### Required work
Your answer must be the full listing below, repeated exactly.

________________________

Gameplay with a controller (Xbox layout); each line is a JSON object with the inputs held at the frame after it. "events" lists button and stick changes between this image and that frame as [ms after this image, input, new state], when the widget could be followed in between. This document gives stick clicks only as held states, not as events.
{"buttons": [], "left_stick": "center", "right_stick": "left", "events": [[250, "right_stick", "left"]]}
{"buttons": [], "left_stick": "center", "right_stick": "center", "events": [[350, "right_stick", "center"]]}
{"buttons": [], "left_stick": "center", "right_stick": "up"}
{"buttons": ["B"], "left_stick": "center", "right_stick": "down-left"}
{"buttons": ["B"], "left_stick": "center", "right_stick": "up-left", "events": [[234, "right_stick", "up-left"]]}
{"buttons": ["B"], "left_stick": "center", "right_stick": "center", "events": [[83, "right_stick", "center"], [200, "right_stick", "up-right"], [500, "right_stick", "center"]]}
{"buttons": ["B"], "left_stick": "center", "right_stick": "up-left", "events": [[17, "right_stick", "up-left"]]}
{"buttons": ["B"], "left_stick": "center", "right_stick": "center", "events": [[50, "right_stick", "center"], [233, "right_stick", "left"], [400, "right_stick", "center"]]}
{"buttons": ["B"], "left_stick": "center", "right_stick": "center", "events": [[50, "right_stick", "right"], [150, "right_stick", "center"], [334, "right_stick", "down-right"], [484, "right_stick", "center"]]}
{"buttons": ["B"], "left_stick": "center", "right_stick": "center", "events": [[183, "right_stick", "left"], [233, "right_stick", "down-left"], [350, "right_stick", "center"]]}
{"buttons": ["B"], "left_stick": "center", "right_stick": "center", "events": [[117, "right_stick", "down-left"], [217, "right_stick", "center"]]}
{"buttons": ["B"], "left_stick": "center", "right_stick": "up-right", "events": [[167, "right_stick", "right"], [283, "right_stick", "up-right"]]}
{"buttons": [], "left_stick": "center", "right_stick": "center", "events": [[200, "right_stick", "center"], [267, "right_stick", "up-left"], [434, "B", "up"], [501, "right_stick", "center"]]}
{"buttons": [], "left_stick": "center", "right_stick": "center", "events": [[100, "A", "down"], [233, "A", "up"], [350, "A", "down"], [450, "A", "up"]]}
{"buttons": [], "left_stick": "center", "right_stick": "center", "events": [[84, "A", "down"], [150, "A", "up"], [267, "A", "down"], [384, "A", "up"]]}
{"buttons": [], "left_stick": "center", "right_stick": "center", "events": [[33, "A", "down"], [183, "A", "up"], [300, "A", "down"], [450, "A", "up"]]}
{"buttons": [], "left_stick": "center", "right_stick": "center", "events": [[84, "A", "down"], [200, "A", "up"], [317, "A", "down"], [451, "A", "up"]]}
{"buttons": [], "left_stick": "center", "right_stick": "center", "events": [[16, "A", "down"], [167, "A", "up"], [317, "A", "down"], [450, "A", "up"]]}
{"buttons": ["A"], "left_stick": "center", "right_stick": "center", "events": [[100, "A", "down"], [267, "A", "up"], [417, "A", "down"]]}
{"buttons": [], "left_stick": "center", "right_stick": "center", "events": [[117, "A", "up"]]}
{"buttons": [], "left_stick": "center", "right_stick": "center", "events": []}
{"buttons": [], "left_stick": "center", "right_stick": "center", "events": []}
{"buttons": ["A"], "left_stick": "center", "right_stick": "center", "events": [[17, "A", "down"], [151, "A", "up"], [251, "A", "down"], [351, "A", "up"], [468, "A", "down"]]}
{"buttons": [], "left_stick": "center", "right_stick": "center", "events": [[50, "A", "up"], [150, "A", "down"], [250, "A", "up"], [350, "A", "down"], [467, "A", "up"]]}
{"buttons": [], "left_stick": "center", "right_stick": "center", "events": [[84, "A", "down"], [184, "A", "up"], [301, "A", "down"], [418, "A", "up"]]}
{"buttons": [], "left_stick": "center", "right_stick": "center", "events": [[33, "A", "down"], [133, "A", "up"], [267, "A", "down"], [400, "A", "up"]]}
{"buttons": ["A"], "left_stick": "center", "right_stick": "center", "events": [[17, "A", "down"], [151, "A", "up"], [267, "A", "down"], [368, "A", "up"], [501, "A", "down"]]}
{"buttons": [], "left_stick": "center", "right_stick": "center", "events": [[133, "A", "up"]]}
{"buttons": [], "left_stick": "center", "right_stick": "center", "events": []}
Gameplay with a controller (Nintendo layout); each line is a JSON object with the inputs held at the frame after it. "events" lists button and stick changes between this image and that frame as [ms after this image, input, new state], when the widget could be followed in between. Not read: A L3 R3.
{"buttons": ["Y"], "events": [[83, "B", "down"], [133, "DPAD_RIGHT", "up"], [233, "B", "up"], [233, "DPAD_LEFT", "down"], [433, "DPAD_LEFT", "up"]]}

________________________

### Reply
Gameplay with a controller (Xbox layout); each line is a JSON object with the inputs held at the frame after it. "events" lists button and stick changes between this image and that frame as [ms after this image, input, new state], when the widget could be followed in between. This document gives stick clicks only as held states, not as events.
{"buttons": [], "left_stick": "center", "right_stick": "left", "events": [[250, "right_stick", "left"]]}
{"buttons": [], "left_stick": "center", "right_stick": "center", "events": [[350, "right_stick", "center"]]}
{"buttons": [], "left_stick": "center", "right_stick": "up"}
{"buttons": ["B"], "left_stick": "center", "right_stick": "down-left"}
{"buttons": ["B"], "left_stick": "center", "right_stick": "up-left", "events": [[234, "right_stick", "up-left"]]}
{"buttons": ["B"], "left_stick": "center", "right_stick": "center", "events": [[83, "right_stick", "center"], [200, "right_stick", "up-right"], [500, "right_stick", "center"]]}
{"buttons": ["B"], "left_stick": "center", "right_stick": "up-left", "events": [[17, "right_stick", "up-left"]]}
{"buttons": ["B"], "left_stick": "center", "right_stick": "center", "events": [[50, "right_stick", "center"], [233, "right_stick", "left"], [400, "right_stick", "center"]]}
{"buttons": ["B"], "left_stick": "center", "right_stick": "center", "events": [[50, "right_stick", "right"], [150, "right_stick", "center"], [334, "right_stick", "down-right"], [484, "right_stick", "center"]]}
{"buttons": ["B"], "left_stick": "center", "right_stick": "center", "events": [[183, "right_stick", "left"], [233, "right_stick", "down-left"], [350, "right_stick", "center"]]}
{"buttons": ["B"], "left_stick": "center", "right_stick": "center", "events": [[117, "right_stick", "down-left"], [217, "right_stick", "center"]]}
{"buttons": ["B"], "left_stick": "center", "right_stick": "up-right", "events": [[167, "right_stick", "right"], [283, "right_stick", "up-right"]]}
{"buttons": [], "left_stick": "center", "right_stick": "center", "events": [[200, "right_stick", "center"], [267, "right_stick", "up-left"], [434, "B", "up"], [501, "right_stick", "center"]]}
{"buttons": [], "left_stick": "center", "right_stick": "center", "events": [[100, "A", "down"], [233, "A", "up"], [350, "A", "down"], [450, "A", "up"]]}
{"buttons": [], "left_stick": "center", "right_stick": "center", "events": [[84, "A", "down"], [150, "A", "up"], [267, "A", "down"], [384, "A", "up"]]}
{"buttons": [], "left_stick": "center", "right_stick": "center", "events": [[33, "A", "down"], [183, "A", "up"], [300, "A", "down"], [450, "A", "up"]]}
{"buttons": [], "left_stick": "center", "right_stick": "center", "events": [[84, "A", "down"], [200, "A", "up"], [317, "A", "down"], [451, "A", "up"]]}
{"buttons": [], "left_stick": "center", "right_stick": "center", "events": [[16, "A", "down"], [167, "A", "up"], [317, "A", "down"], [450, "A", "up"]]}
{"buttons": ["A"], "left_stick": "center", "right_stick": "center", "events": [[100, "A", "down"], [267, "A", "up"], [417, "A", "down"]]}
{"buttons": [], "left_stick": "center", "right_stick": "center", "events": [[117, "A", "up"]]}
{"buttons": [], "left_stick": "center", "right_stick": "center", "events": []}
{"buttons": [], "left_stick": "center", "right_stick": "center", "events": []}
{"buttons": ["A"], "left_stick": "center", "right_stick": "center", "events": [[17, "A", "down"], [151, "A", "up"], [251, "A", "down"], [351, "A", "up"], [468, "A", "down"]]}
{"buttons": [], "left_stick": "center", "right_stick": "center", "events": [[50, "A", "up"], [150, "A", "down"], [250, "A", "up"], [350, "A", "down"], [467, "A", "up"]]}
{"buttons": [], "left_stick": "center", "right_stick": "center", "events": [[84, "A", "down"], [184, "A", "up"], [301, "A", "down"], [418, "A", "up"]]}
{"buttons": [], "left_stick": "center", "right_stick": "center", "events": [[33, "A", "down"], [133, "A", "up"], [267, "A", "down"], [400, "A", "up"]]}
{"buttons": ["A"], "left_stick": "center", "right_stick": "center", "events": [[17, "A", "down"], [151, "A", "up"], [267, "A", "down"], [368, "A", "up"], [501, "A", "down"]]}
{"buttons": [], "left_stick": "center", "right_stick": "center", "events": [[133, "A", "up"]]}
{"buttons": [], "left_stick": "center", "right_stick": "center", "events": []}
Gameplay with a controller (Nintendo layout); each line is a JSON object with the inputs held at the frame after it. "events" lists button and stick changes between this image and that frame as [ms after this image, input, new state], when the widget could be followed in between. Not read: A L3 R3.
{"buttons": ["Y"], "events": [[83, "B", "down"], [133, "DPAD_RIGHT", "up"], [233, "B", "up"], [233, "DPAD_LEFT", "down"], [433, "DPAD_LEFT", "up"]]}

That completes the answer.